- _Aim_
Reproduce the pressed plant specimen data below line for line, omitting the pictures.
::: Material to process
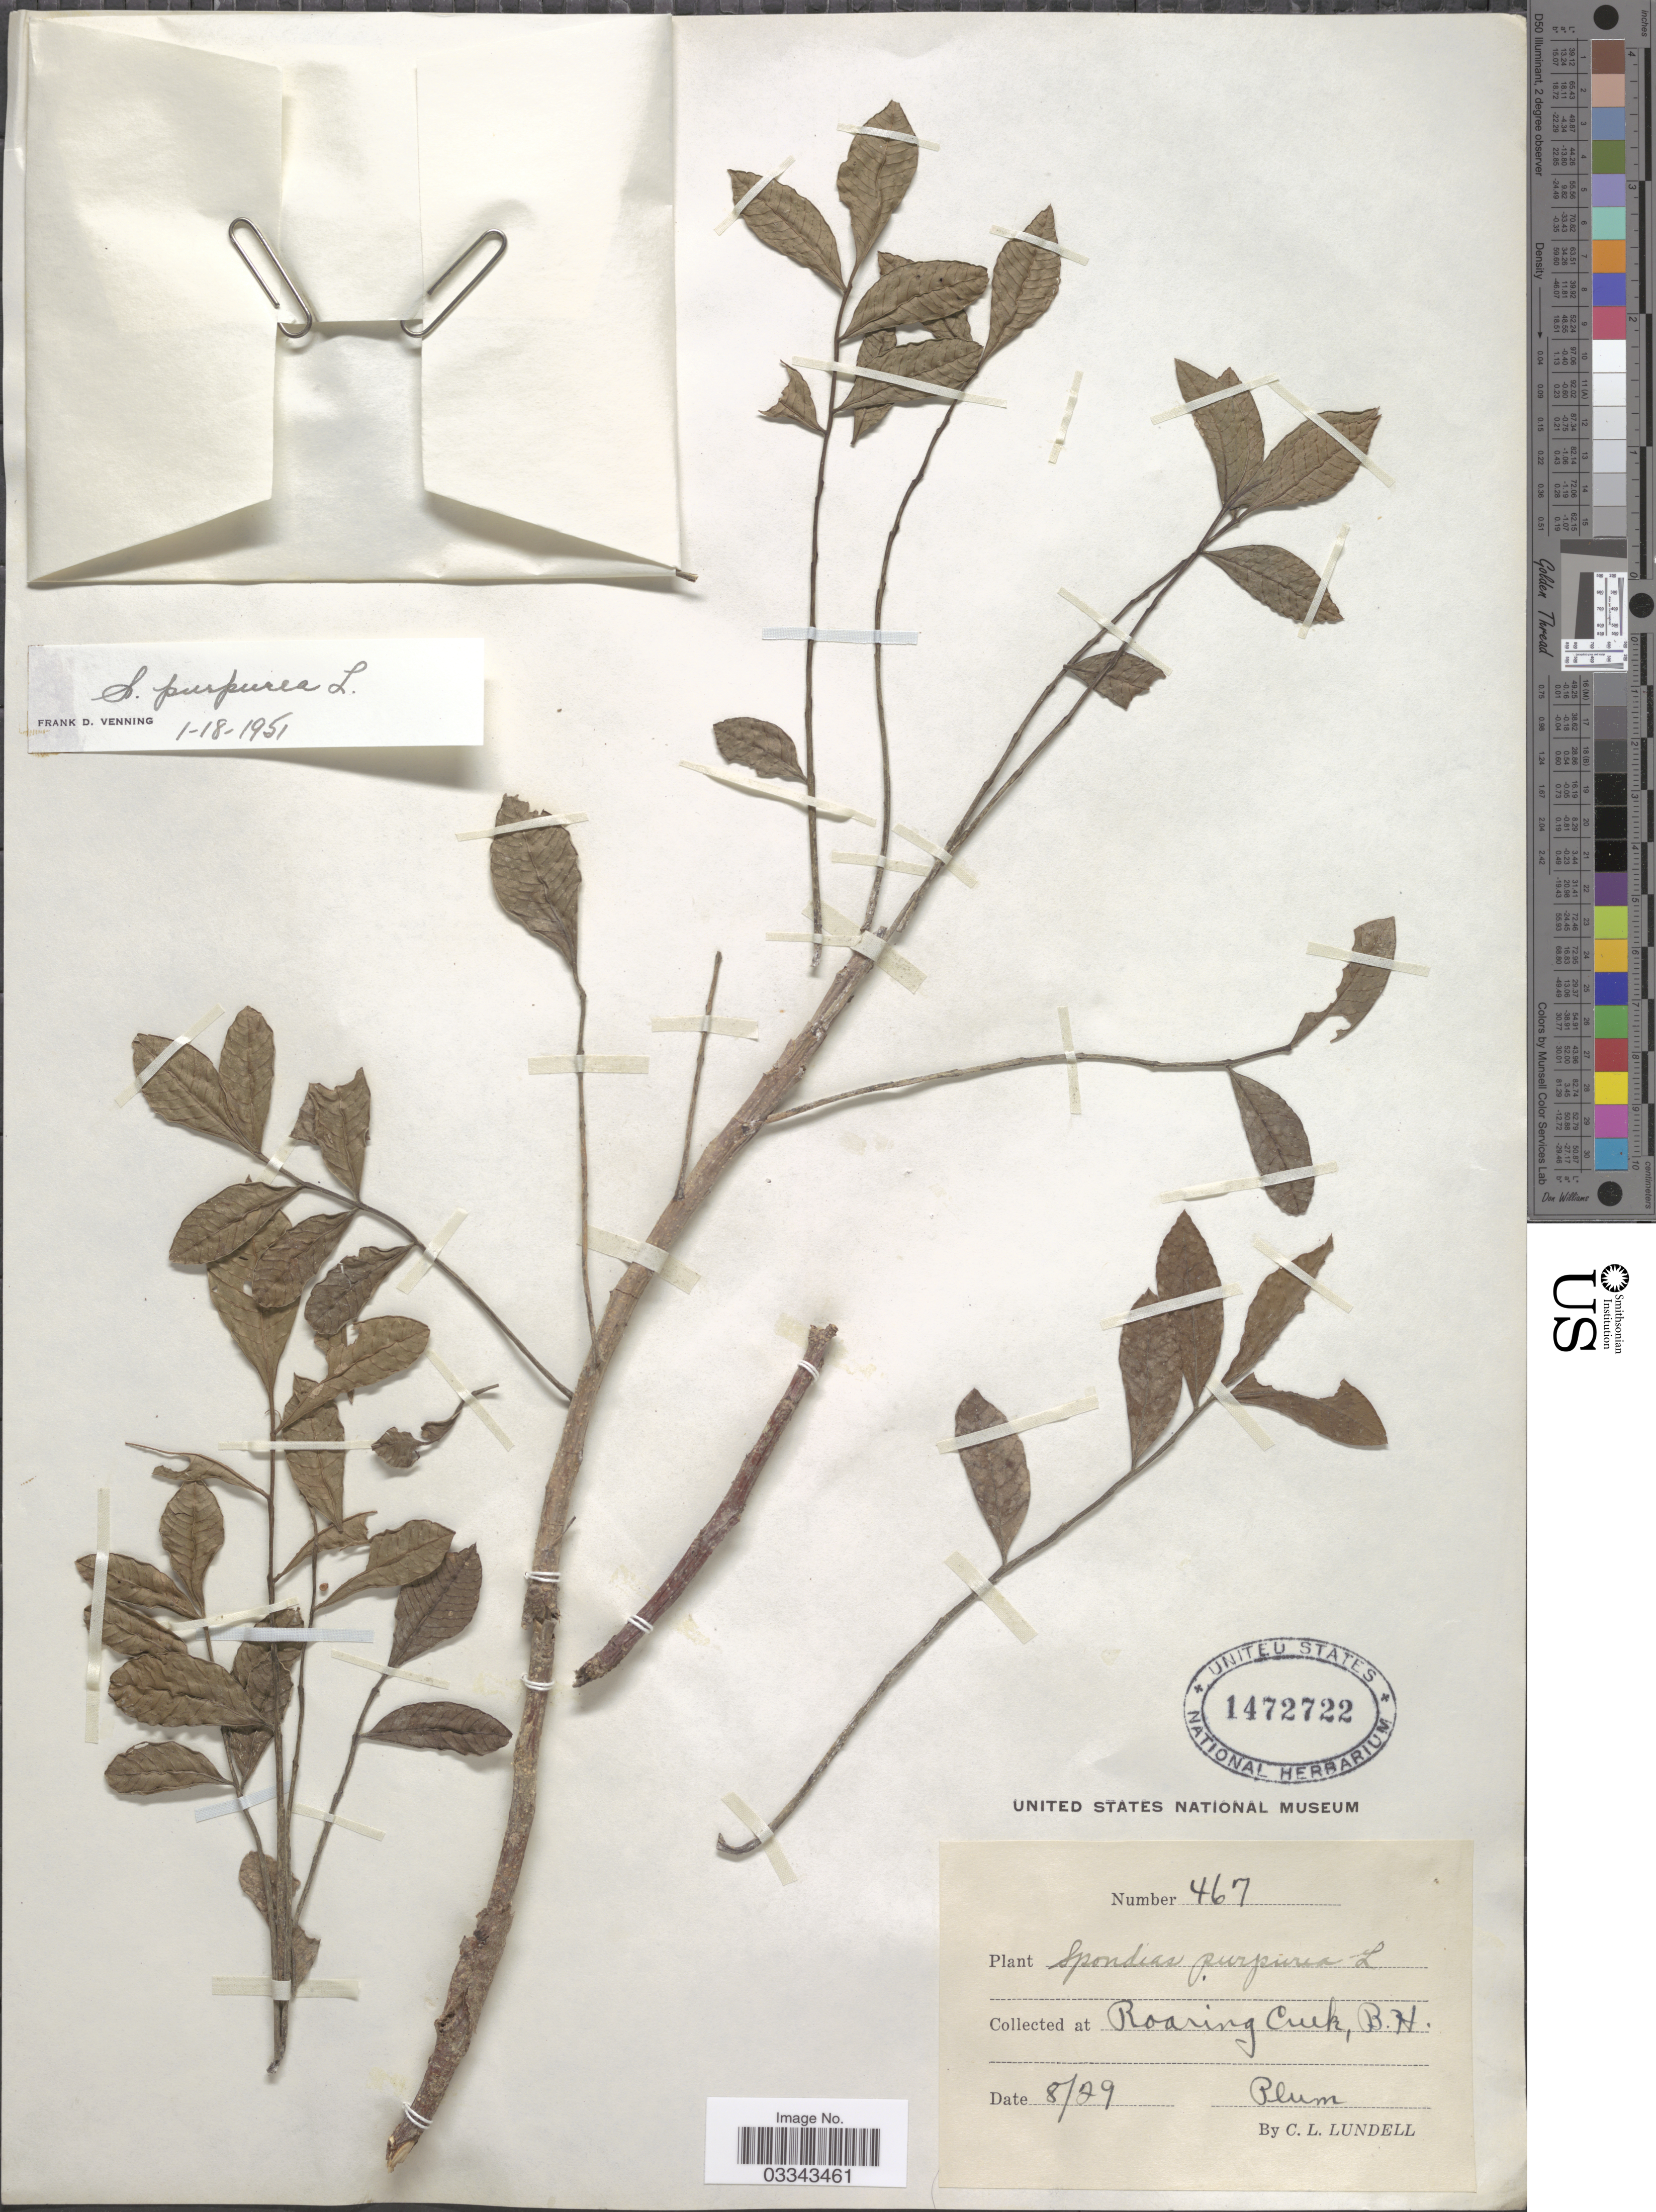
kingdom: Plantae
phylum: Tracheophyta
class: Magnoliopsida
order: Sapindales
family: Anacardiaceae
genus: Spondias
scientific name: Spondias purpurea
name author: L.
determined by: Mitchell, John D.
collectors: C. L. Lundell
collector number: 467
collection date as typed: Transcribed d/m/y: /8/29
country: Belize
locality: Roaring Creek, B.H. Plum [unsure placement]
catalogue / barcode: US 1472722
::::::
- _Expected answer_
kingdom: Plantae
phylum: Tracheophyta
class: Magnoliopsida
order: Sapindales
family: Anacardiaceae
genus: Spondias
scientific name: Spondias purpurea
name author: L.
determined by: Mitchell, John D.
collectors: C. L. Lundell
collector number: 467
collection date as typed: Transcribed d/m/y: /8/29
country: Belize
locality: Roaring Creek, B.H. Plum [unsure placement]
catalogue / barcode: US 1472722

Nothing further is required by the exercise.